Campany would like to see towns and the state build a plan to expand water and sewer. Most of the state's policies around things like clean water, energy, and economic growth hinge on developing land in dense chunks, a land-use strategy that preserves open space, discourages sprawl, and creates communities where residents can walk to essential services.

While water infrastructure might pose a challenge to the region, rail transport presents an opportunity.

Massachusetts is launching a pilot program to increase rail service from Greenfield this summer in an attempt to make train travel to New York City easier and more practical.

According to Campany, the new service will allow travelers to leave Greenfield early in the morning and return late the same night. He speculates that this program could evolve to bring commuter rail from Brattleboro to larger metropolitan areas. If this happens, then it could change how people live, work, and commute to and from the Windham region.

Campany hopes residents of Windham County never take for granted the sense of community and strong institutions that have been sustained by southern Vermont towns.

Other regions across the country are “trying to recreate what we've got,” he said.

Windham County communities offer “third places” where people congregate, dance, shop, and debate, keeping cultural organizations vibrant, businesses busy, and isolation at bay, he said.

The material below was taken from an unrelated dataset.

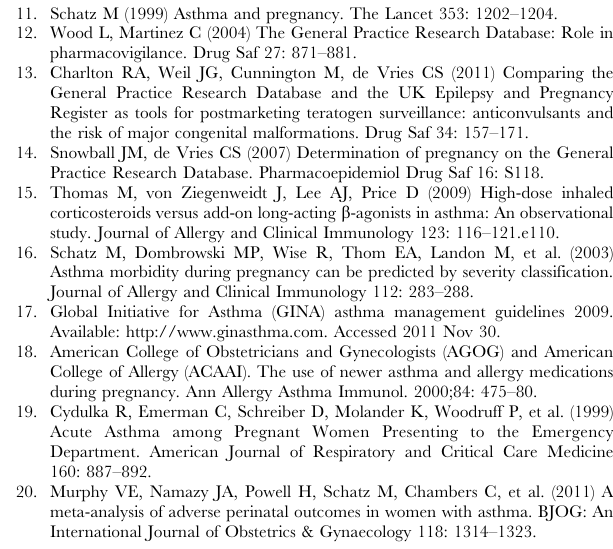
Table S1 Number and percentage of deliveries where the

Isolation can lead to health issues like opiate misuse, he said.

“These third places may not be about the economy, but about the sustainability of our area,” Campany said.

Aligning Vermont values with the digital economy

Campany isn't the only person with infrastructure on his mind.

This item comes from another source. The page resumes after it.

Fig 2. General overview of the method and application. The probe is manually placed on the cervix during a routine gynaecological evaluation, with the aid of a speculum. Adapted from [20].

In a visit to Brattleboro on April 18, state Attorney General T.J. Donovan spoke about increasing the state's investment in public infrastructure and aligning Vermont values with the 21st century digital economy.

“We're in an interesting spot right now in our history,” Donovan told an audience of Rotarians. “I go around this state and I think there's a palpable sense that we've got a bit of an identity crisis going on right now.”

“We're not really sure who we are in the 21st century,” he continued. “Are we the agrarian state of the 19th and 20th century, or are we part of the global digital economy - and can we retain our traditions and our values if we're part of that global digital economy?”

In Donovan's opinion, the state lacks the public investment needed to move forward. Instead, the state is “teetering” and debating affordability.

Donovan said he sees public investments as something that can level the playing field and help Vermonters “get ahead.” Getting ahead includes making sure people have access to clean drinking water, health care, good schools, transportation, and jobs, he said.

“And let's create an environment and an ecosystem so that people want to flock here and want to stay here,” he said. “It's not an either-or.”

“Let's also understand that we can retain our traditions and our values and be a participant in that economy,” Donovan said.